■ The problem ■
Pull out every line with the word "Silkscreen" from the entries below.

■ Source information ■

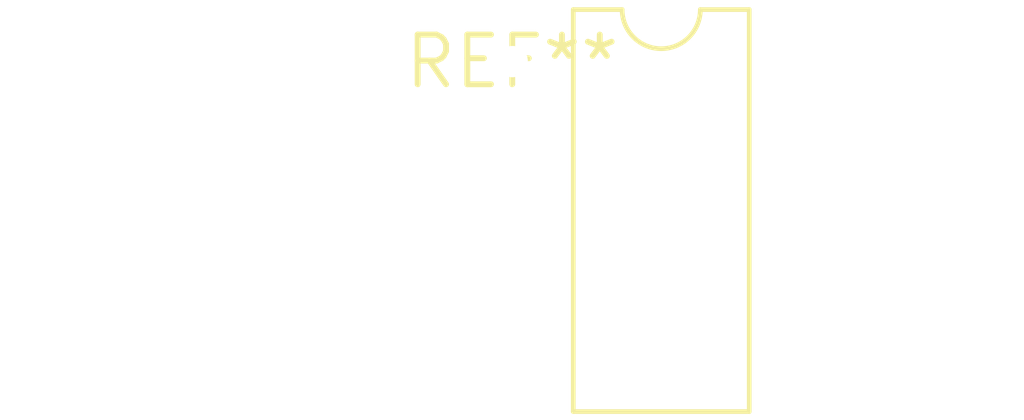
<source format=kicad_pcb>
(kicad_pcb (version 20240108) (generator pcbnew)

  (general
    (thickness 1.6)
  )

  (paper "A4")
  (layers
    (0 "F.Cu" signal)
    (31 "B.Cu" signal)
    (32 "B.Adhes" user "B.Adhesive")
    (33 "F.Adhes" user "F.Adhesive")
    (34 "B.Paste" user)
    (35 "F.Paste" user)
    (36 "B.SilkS" user "B.Silkscreen")
    (37 "F.SilkS" user "F.Silkscreen")
    (38 "B.Mask" user)
    (39 "F.Mask" user)
    (40 "Dwgs.User" user "User.Drawings")
    (41 "Cmts.User" user "User.Comments")
    (42 "Eco1.User" user "User.Eco1")
    (43 "Eco2.User" user "User.Eco2")
    (44 "Edge.Cuts" user)
    (45 "Margin" user)
    (46 "B.CrtYd" user "B.Courtyard")
    (47 "F.CrtYd" user "F.Courtyard")
    (48 "B.Fab" user)
    (49 "F.Fab" user)
    (50 "User.1" user)
    (51 "User.2" user)
    (52 "User.3" user)
    (53 "User.4" user)
    (54 "User.5" user)
    (55 "User.6" user)
    (56 "User.7" user)
    (57 "User.8" user)
    (58 "User.9" user)
  )

  (setup
    (pad_to_mask_clearance 0)
    (pcbplotparams
      (layerselection 0x00010fc_ffffffff)
      (plot_on_all_layers_selection 0x0000000_00000000)
      (disableapertmacros false)
      (usegerberextensions false)
      (usegerberattributes false)
      (usegerberadvancedattributes false)
      (creategerberjobfile false)
      (dashed_line_dash_ratio 12.000000)
      (dashed_line_gap_ratio 3.000000)
      (svgprecision 4)
      (plotframeref false)
      (viasonmask false)
      (mode 1)
      (useauxorigin false)
      (hpglpennumber 1)
      (hpglpenspeed 20)
      (hpglpendiameter 15.000000)
      (dxfpolygonmode false)
      (dxfimperialunits false)
      (dxfusepcbnewfont false)
      (psnegative false)
      (psa4output false)
      (plotreference false)
      (plotvalue false)
      (plotinvisibletext false)
      (sketchpadsonfab false)
      (subtractmaskfromsilk false)
      (outputformat 1)
      (mirror false)
      (drillshape 1)
      (scaleselection 1)
      (outputdirectory "")
    )
  )

  (net 0 "")

  (footprint "DIP-8_W7.62mm_LongPads" (layer "F.Cu") (at 0 0))

)

</source>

■ Task answer ■
    (36 "B.SilkS" user "B.Silkscreen")
    (37 "F.SilkS" user "F.Silkscreen")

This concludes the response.